Last year Pedrosa was as fast as anyone when the tyres worked for him and off the pace when they didn’t. We all know why: he measures 5’3” and weighs 51kg, so tyre temperature can be a serious problem. Despite this, only one man scored more 2017 podiums than Pedrosa: team-mate Márquez. If the tyres and weather go his way, he can challenge for the title.

Valentino Rossi (Movistar Yamaha)

Yamaha and Rossi have dug themselves into a hole, which they’ve been digging since the change of regulations. They’ve worked hard to get out, but as is often the case, they’ve dug themselves deeper. If Yamaha can fix the M1, Rossi will be in the mix because he still has the guile, the hunger, the determination and enough speed, despite this being his 40th summer.

Johann Zarco (Monster Yamaha)

Can Zarco be MotoGP’s first privateer champ? Possibly, because he’s got the talent and because today’s ‘privateer’ bikes are closer to the factory bikes than they’ve ever been. Zarco is another calm, thoughtful rider, like Dovizioso. He has intelligence, aggression and a silk-smooth riding style that looks after the tyres, an important advantage when tyre-management is vital.

Jorge Lorenzo (Ducati)

Lorenzo’s stunning lap during the Sepang tests got us all excited, then he slumped to 16th at Chang. Perhaps his second year with Ducati will be another of ups and downs, because the Desmosedici still has good tracks and bad tracks and because his technique requires a perfect front tyre, which isn’t a given over 19 rounds. When Lorenzo gets what he needs he will win races.

Danilo Petrucci (Pramac Ducati)

Petrucci already knows he is racing for a 2019 ride – a situation that gives most riders a bit of a boost. The former Superstock rider gets better every year and his pace during the recent Losail tests was stunning. But he has the opposite problem to Pedrosa in the search for that last hundredth: he is the biggest, heaviest rider in MotoGP, despite undergoing an offseason starvation diet.

Cal Crutchlow (LCR Honda)

The Briton had a most miserable 2017 after a sometimes supersonic 2016. Crutchlow is a worker and a fighter, whose preseason pace suggests he is still improving as a rider.
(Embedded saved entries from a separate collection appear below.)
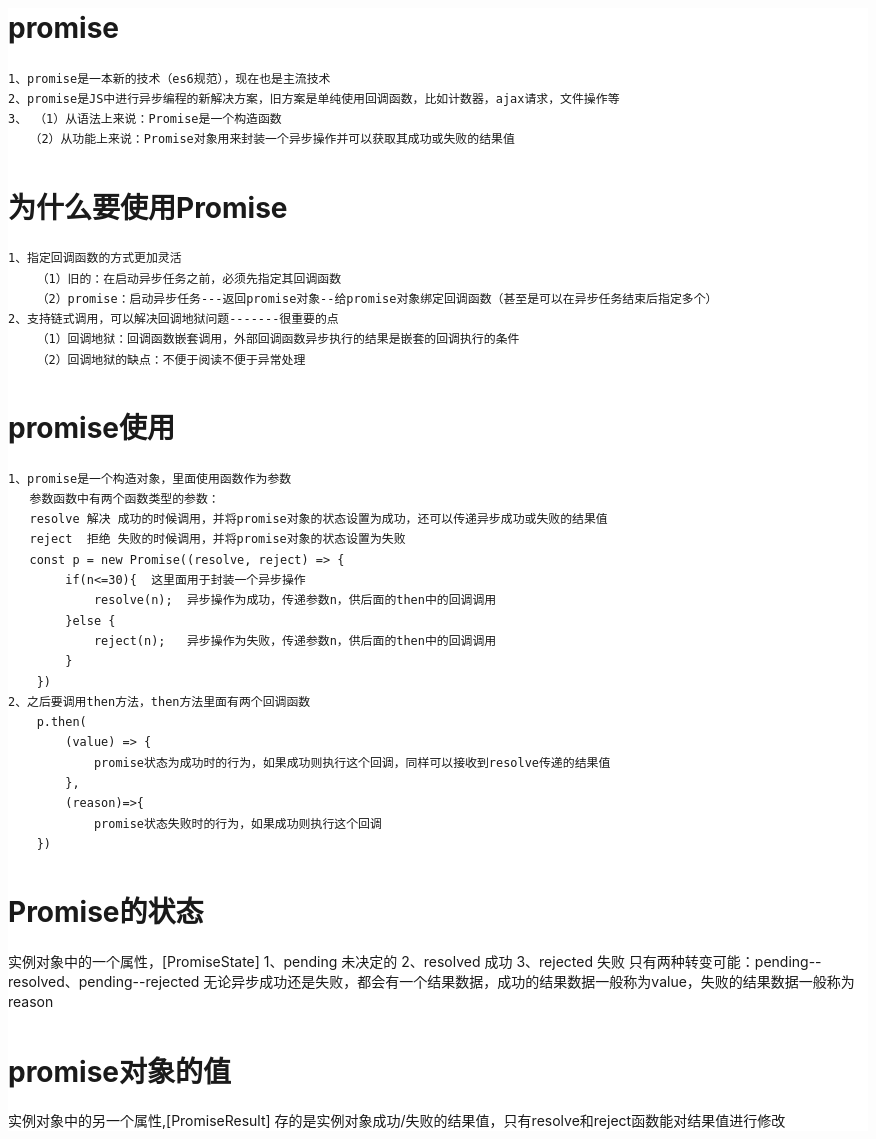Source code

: # promise
    1、promise是一本新的技术（es6规范），现在也是主流技术
    2、promise是JS中进行异步编程的新解决方案，旧方案是单纯使用回调函数，比如计数器，ajax请求，文件操作等
    3、 （1）从语法上来说：Promise是一个构造函数
       （2）从功能上来说：Promise对象用来封装一个异步操作并可以获取其成功或失败的结果值

# 为什么要使用Promise
    1、指定回调函数的方式更加灵活
        （1）旧的：在启动异步任务之前，必须先指定其回调函数
        （2）promise：启动异步任务---返回promise对象--给promise对象绑定回调函数（甚至是可以在异步任务结束后指定多个）
    2、支持链式调用，可以解决回调地狱问题-------很重要的点
        （1）回调地狱：回调函数嵌套调用，外部回调函数异步执行的结果是嵌套的回调执行的条件
        （2）回调地狱的缺点：不便于阅读不便于异常处理

# promise使用
    1、promise是一个构造对象，里面使用函数作为参数 
       参数函数中有两个函数类型的参数：
       resolve 解决 成功的时候调用，并将promise对象的状态设置为成功，还可以传递异步成功或失败的结果值
       reject  拒绝 失败的时候调用，并将promise对象的状态设置为失败
       const p = new Promise((resolve, reject) => {
            if(n<=30){  这里面用于封装一个异步操作
                resolve(n);  异步操作为成功，传递参数n，供后面的then中的回调调用
            }else {
                reject(n);   异步操作为失败，传递参数n，供后面的then中的回调调用
            }
        })
    2、之后要调用then方法，then方法里面有两个回调函数
       	p.then(
        	(value) => {
            	promise状态为成功时的行为，如果成功则执行这个回调，同样可以接收到resolve传递的结果值
        	},
        	(reason)=>{
            	promise状态失败时的行为，如果成功则执行这个回调
        })



# Promise的状态

实例对象中的一个属性，[PromiseState]
    1、pending 未决定的
    2、resolved 成功
    3、rejected 失败
    只有两种转变可能：pending--resolved、pending--rejected
    无论异步成功还是失败，都会有一个结果数据，成功的结果数据一般称为value，失败的结果数据一般称为reason



# promise对象的值
实例对象中的另一个属性,[PromiseResult]
存的是实例对象成功/失败的结果值，只有resolve和reject函数能对结果值进行修改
This year he’s also got better backing than he’s ever had, with full HRC status, which will give have more Japanese engineers working at his side. If he can finish more races, he should have his best season yet.
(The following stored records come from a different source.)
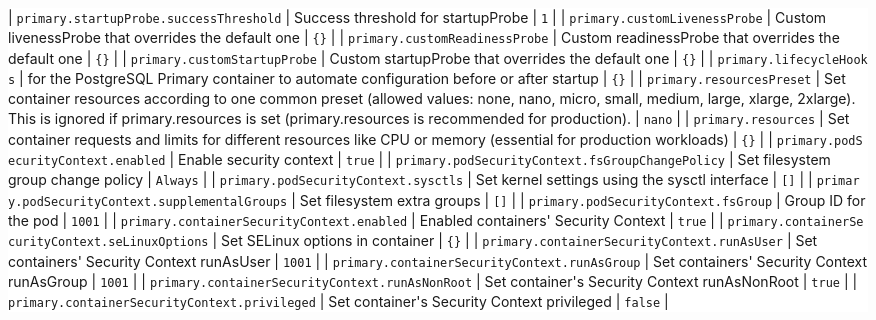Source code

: | `primary.startupProbe.successThreshold`                     | Success threshold for startupProbe                                                                                                                                                                                                | `1`                   |
| `primary.customLivenessProbe`                               | Custom livenessProbe that overrides the default one                                                                                                                                                                               | `{}`                  |
| `primary.customReadinessProbe`                              | Custom readinessProbe that overrides the default one                                                                                                                                                                              | `{}`                  |
| `primary.customStartupProbe`                                | Custom startupProbe that overrides the default one                                                                                                                                                                                | `{}`                  |
| `primary.lifecycleHooks`                                    | for the PostgreSQL Primary container to automate configuration before or after startup                                                                                                                                            | `{}`                  |
| `primary.resourcesPreset`                                   | Set container resources according to one common preset (allowed values: none, nano, micro, small, medium, large, xlarge, 2xlarge). This is ignored if primary.resources is set (primary.resources is recommended for production). | `nano`                |
| `primary.resources`                                         | Set container requests and limits for different resources like CPU or memory (essential for production workloads)                                                                                                                 | `{}`                  |
| `primary.podSecurityContext.enabled`                        | Enable security context                                                                                                                                                                                                           | `true`                |
| `primary.podSecurityContext.fsGroupChangePolicy`            | Set filesystem group change policy                                                                                                                                                                                                | `Always`              |
| `primary.podSecurityContext.sysctls`                        | Set kernel settings using the sysctl interface                                                                                                                                                                                    | `[]`                  |
| `primary.podSecurityContext.supplementalGroups`             | Set filesystem extra groups                                                                                                                                                                                                       | `[]`                  |
| `primary.podSecurityContext.fsGroup`                        | Group ID for the pod                                                                                                                                                                                                              | `1001`                |
| `primary.containerSecurityContext.enabled`                  | Enabled containers' Security Context                                                                                                                                                                                              | `true`                |
| `primary.containerSecurityContext.seLinuxOptions`           | Set SELinux options in container                                                                                                                                                                                                  | `{}`                  |
| `primary.containerSecurityContext.runAsUser`                | Set containers' Security Context runAsUser                                                                                                                                                                                        | `1001`                |
| `primary.containerSecurityContext.runAsGroup`               | Set containers' Security Context runAsGroup                                                                                                                                                                                       | `1001`                |
| `primary.containerSecurityContext.runAsNonRoot`             | Set container's Security Context runAsNonRoot                                                                                                                                                                                     | `true`                |
| `primary.containerSecurityContext.privileged`               | Set container's Security Context privileged                                                                                                                                                                                       | `false`               |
Jack Miller (Pramac Ducati)

Miller was signed by HRC when he was still in Moto3. He jumped from the smallest class to the biggest class and it didn’t go well. Back then the Aussie was a bit loose in his lifestyle. Perhaps that didn’t help, or perhaps it was the ultra-demanding screamer RC213V. Last year his results improved as the RC213V became friendlier; maybe the Ducati will help him take the next step.